There are some races as long, and with as much elevation gain over the entire course, but none climb a 10,000-foot volcano nearly from sea level.

Glacier travel also made the race expensive. Probst originally hoped at least 50 racers would sign up, allowing him to buy two sets of ropes – one for going up and one for down – and hire a guide company to work on the glacier.

“I had 30 people send resumes in and a bunch of people said they were going to do it,” he said. “Then when I opened the registration and approved those people to run, only like 10 of them signed up.”

So Probst settled for only one set of ropes and recruited volunteers to work the upper aid stations and fix the ropes on the glacier.

“The big break was when Petzl actually came in as a sponsor and helped out with the cost of the rope,” he said.

Probst got another big break when the Northwest Glacier Cruisers snowmobile club volunteered to help shuttle rope and gear up the mountain.

The Northwest Glacier Cruisers snowmobile club shuttled hundreds of pounds of gear up the mountain. Chris Duppenthaler photo.

Club president Tom Shields said they got involved because they want to work on the club’s relationship to non-motorized users, and they thought the race would be cool to see.

“We know hikers and motorized people don’t always get along. We want to show the non-motorized people that snowmobilers are not all bad people,” Shields said. “I’m pretty adventurous, but I think they’re all nuts. I wanted to go watch if nothing else.”

Two days before the race, Probst untangled 1,200 feet of rope on the summit of Sherman Peak, which left his toes numb for several months. Volunteers would have to fix more than 7,000 feet of rope the next day.

While Shields and a handful of other volunteers made 12 trips each to shuttle gear up the mountain on June 3, Probst was checking in racers in Concrete, with no idea how the snowmobilers were doing.

“I’m kind of expecting to not even hear from them until midnight or 2 a.m.,” Probst said. Instead, Shields walked into the Concrete police station at 8 p.m. with a smile on his face and said, “It’s done.”

The fixed lines were relatively easy for most of the runners. Fourteen reached the top of Sherman Peak, an airy sub-summit of the volcano.

Scarlett Graham and Aaron Rinn on the summit of Sherman Peak. Chris Duppenthaler photo.

The sun climbed as racers turned and headed down. Soon they were crashing through slush at a trot for thousands of vertical feet, all the way back to parking lot. “It was like you were a drunken sailor sloshing all over and losing your balance and falling,” Lundberg said.
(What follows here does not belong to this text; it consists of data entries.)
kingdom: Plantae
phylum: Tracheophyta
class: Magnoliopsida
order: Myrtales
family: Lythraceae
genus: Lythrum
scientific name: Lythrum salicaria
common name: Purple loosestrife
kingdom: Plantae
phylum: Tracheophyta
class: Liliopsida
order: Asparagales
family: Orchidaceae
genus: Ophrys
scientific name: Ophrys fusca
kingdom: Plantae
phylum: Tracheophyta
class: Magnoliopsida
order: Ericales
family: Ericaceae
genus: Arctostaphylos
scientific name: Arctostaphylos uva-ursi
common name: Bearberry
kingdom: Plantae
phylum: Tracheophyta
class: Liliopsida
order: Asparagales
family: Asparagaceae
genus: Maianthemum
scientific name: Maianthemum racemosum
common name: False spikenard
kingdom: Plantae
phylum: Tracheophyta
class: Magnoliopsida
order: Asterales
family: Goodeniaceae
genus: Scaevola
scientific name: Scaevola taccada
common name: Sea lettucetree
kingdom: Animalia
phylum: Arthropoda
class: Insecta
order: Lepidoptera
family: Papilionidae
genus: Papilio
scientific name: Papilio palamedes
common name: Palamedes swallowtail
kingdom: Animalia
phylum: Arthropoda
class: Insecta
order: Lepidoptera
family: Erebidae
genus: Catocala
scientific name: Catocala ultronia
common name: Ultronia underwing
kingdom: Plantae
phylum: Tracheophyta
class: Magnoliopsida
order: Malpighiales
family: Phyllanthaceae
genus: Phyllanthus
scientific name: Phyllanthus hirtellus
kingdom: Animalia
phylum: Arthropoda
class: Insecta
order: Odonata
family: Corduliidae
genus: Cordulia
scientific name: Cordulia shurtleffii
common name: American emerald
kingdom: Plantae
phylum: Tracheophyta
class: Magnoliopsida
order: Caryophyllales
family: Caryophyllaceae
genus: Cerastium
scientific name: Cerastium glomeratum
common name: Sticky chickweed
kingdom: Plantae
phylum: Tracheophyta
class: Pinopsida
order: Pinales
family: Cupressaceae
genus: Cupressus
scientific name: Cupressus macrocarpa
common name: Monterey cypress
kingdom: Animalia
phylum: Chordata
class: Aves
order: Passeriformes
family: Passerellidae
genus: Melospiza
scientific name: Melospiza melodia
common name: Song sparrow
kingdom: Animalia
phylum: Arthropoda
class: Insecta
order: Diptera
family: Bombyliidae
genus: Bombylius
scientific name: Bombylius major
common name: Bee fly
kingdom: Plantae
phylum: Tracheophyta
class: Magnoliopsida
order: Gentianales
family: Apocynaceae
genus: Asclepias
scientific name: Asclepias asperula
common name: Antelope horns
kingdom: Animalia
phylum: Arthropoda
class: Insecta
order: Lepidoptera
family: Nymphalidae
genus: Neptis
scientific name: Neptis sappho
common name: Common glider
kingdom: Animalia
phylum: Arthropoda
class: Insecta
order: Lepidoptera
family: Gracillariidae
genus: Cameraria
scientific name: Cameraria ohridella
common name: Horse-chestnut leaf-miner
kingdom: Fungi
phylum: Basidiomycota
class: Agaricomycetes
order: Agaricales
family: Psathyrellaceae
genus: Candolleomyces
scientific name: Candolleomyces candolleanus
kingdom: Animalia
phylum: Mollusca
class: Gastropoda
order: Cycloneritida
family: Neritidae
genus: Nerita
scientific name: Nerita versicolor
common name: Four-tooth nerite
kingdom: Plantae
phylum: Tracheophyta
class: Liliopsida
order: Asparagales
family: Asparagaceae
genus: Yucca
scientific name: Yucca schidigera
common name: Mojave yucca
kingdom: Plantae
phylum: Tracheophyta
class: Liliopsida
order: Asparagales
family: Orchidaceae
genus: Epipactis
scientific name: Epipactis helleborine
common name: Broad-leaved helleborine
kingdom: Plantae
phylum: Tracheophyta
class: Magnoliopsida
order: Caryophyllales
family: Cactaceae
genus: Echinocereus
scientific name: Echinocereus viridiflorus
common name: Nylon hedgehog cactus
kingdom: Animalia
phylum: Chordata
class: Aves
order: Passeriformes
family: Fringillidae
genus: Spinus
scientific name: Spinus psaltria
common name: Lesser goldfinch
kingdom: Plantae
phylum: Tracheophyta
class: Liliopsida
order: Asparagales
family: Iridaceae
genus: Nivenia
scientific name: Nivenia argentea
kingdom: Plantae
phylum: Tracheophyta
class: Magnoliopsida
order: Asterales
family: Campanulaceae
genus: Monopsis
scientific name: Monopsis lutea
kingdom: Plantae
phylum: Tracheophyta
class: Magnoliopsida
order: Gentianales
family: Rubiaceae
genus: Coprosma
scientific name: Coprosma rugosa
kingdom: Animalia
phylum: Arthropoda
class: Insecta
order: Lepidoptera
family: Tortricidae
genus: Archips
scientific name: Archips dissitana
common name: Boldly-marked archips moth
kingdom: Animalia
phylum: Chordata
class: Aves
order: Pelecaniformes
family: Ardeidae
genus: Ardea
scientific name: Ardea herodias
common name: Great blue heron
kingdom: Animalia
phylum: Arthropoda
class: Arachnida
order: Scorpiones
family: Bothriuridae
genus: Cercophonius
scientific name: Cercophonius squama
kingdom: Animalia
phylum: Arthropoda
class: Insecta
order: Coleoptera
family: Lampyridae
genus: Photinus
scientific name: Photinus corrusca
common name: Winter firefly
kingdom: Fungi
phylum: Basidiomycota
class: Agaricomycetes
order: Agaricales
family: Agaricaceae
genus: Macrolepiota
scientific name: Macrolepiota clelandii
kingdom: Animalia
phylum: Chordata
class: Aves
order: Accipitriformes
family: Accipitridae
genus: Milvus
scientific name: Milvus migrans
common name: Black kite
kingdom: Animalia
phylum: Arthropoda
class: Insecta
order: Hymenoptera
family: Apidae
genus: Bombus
Back in the forest, Graham lost track of Rinn and Mende, and Lundberg had been running alone for hours.

“At that point I was like, I just summited Mt. Baker, and now there’s 20 more miles to run,” Lundberg said.

Graham moved into second place and was running a 7.5-mile pace downhill. Many of the runners got lost once again on the logging roads, but all 14 who summited eventually made it back to Concrete.

Chadovich won the first Mt. Baker Ultra Marathon, finishing just more than 10 hours after he started. Graham finished next to win the women’s division in 11 hours and 38 minutes.

“We proved it could happen,” said Probst, who wasn’t immediately sure if he’d organize another race.

“I was like, ‘What are the runners going to think?’ And what’s the reputation going to be like, because a race lives or dies by its
reputation,” he said.

It turns out the runners did like it. Chadovich wrote a race report in which he called it a great and “very unique type of
experience.”

A few months after the race, with feeling back in his toes, Probst has decided he’ll do it again. People who want to run it have emailed him and he suspects a lot of ultra runners were watching to see if it would work.

Probst’s ultimate goal is to build trail from Bellingham to Mt. Baker and hold a race on that. The current race is a way to raise money and awareness for that goal. But that’s a long way off.

“Our foreseeable future is in Concrete,” he said.